Un tel fonds pourrait canaliser une partie des revenus extractifs, épargner, investir et éventuellement co-investir avec des fonds institutionnels ou internationaux. Son efficacité dépendrait toutefois de ses règles de gouvernance, de gestion et d’investissement.
Les besoins énergétiques donnent une illustration concrète de l’ampleur des investissements à financer. Le projet de barrage hydro-multifonction de Dogo-Bis, destiné à renforcer la production d’électricité, sécuriser l’approvisionnement en eau et soutenir le développement agro-industriel dans la vallée de l’Ouémé, a obtenu en juillet 2026 un financement de 150 millions de dollars de la Banque mondiale. Ce financement n’est pas un Ppp, mais il illustre la diversité des instruments mobilisables pour les infrastructures structurantes.
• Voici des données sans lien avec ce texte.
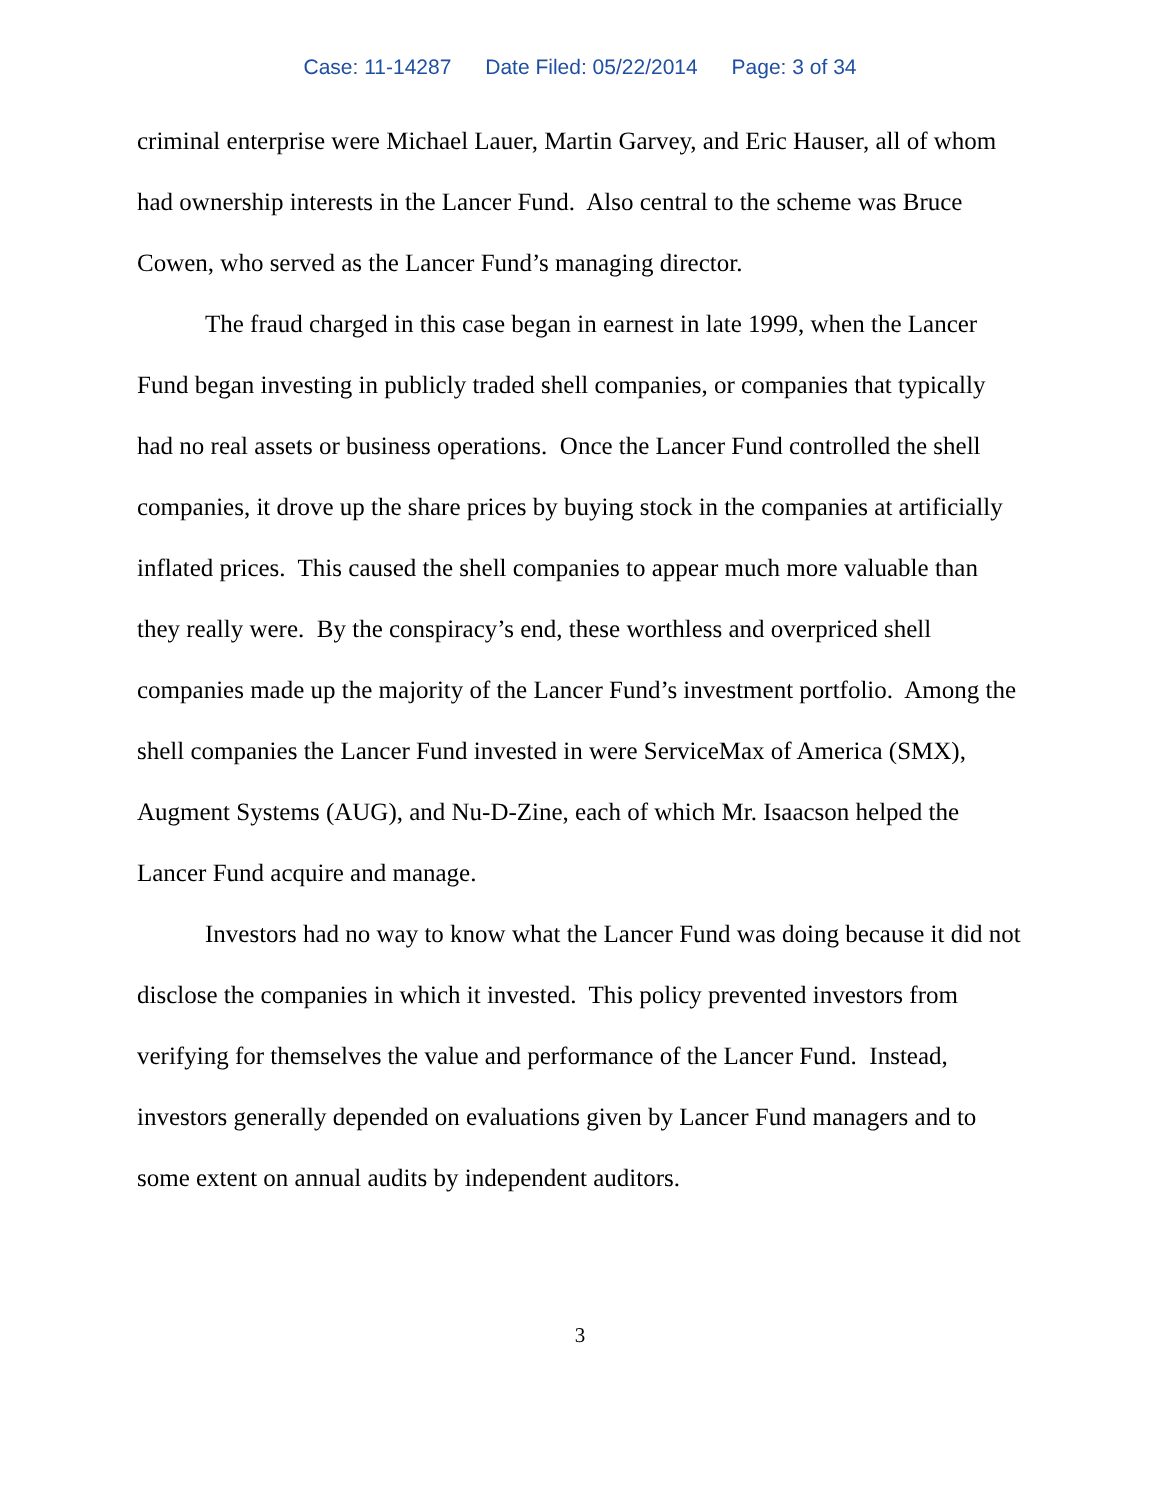Case: 11-14287 Date Filed: 05/22/2014 Page: 3 of 34
criminal enterprise were Michael Lauer, Martin Garvey, and Eric Hauser, all of whom had ownership interests in the Lancer Fund. Also central to the scheme was Bruce Cowen, who served as the Lancer Fund’s managing director.
The fraud charged in this case began in earnest in late 1999, when the Lancer Fund began investing in publicly traded shell companies, or companies that typically had no real assets or business operations. Once the Lancer Fund controlled the shell companies, it drove up the share prices by buying stock in the companies at artificially inflated prices. This caused the shell companies to appear much more valuable than they really were. By the conspiracy’s end, these worthless and overpriced shell companies made up the majority of the Lancer Fund’s investment portfolio. Among the shell companies the Lancer Fund invested in were ServiceMax of America (SMX), Augment Systems (AUG), and Nu-D-Zine, each of which Mr. Isaacson helped the Lancer Fund acquire and manage.
Investors had no way to know what the Lancer Fund was doing because it did not disclose the companies in which it invested. This policy prevented investors from verifying for themselves the value and performance of the Lancer Fund. Instead, investors generally depended on evaluations given by Lancer Fund managers and to some extent on annual audits by independent auditors.
3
Avec un besoin additionnel d’environ 1 370 milliards de F Cfa par an jusqu’en 2030, l’équation du financement du développement repose ainsi sur la diversification des sources et la qualité des projets. Pour le Bénin, la capacité à constituer un portefeuille bancable, à mobiliser les capitaux privés et nationaux et à maîtriser les risques liés aux engagements de long terme sera déterminante pour élargir les ressources disponibles au financement de sa transformation.